Like the printing press, the information age is threatening the flow of information in unpredictable ways. Much of the current crisis lies in the realization by the ruling elites that the people no longer take their word for anything. The natural authority that comes from the monopoly on information has been shattered. Lots of gentlemen scholars and part-time intellectuals are now challenging the definitions of those terms by spending their free time reading forbidden material on-line.
The 17th century was a revolutionary time, even though the people living in it did not realize they were at the cusp of a revolution. The expression about bankruptcy being slow and then all of a sudden applies to revolutions as well. Angry mobs in the streets are lagging indicators of revolution. Long before the masses raise the black flag and declare war on their rulers, clever men privately declared war on the ideas that gave the rulers their legitimacy. This is what we see today.
Like the people in 17th century, we now find ourselves in a time when the old order is desperately trying to adapt to new information. It is easy to forget that revolutionary thinkers like Locke and Hobbes were trying to adapt the old models of thought to the new information of their age. In other words, even the defense of order can be a revolutionary act that expedites challenges to the status quo. We see this today as people try to make science prove the blank slate.

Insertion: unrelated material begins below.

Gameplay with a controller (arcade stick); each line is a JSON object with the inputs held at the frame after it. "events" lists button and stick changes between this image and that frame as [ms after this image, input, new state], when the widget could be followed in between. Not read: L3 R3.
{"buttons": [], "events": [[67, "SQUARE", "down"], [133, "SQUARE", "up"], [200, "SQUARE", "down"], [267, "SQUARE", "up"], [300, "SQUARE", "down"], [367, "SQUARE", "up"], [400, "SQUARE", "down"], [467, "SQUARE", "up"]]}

There is always the possibility that we get at the macro level the equivalent of the peasant knocking over a lantern on the way to the toilet. The hysterical response to the plague and suicidal impulses of the new religion are ominous signs. The flicker of this new enlightenment could easily be extinguished by madman with super weapons destroying civilization to save democracy. History, however, tells us that this is not the way to bet. Instead, we are on the cusp of a new enlightenment.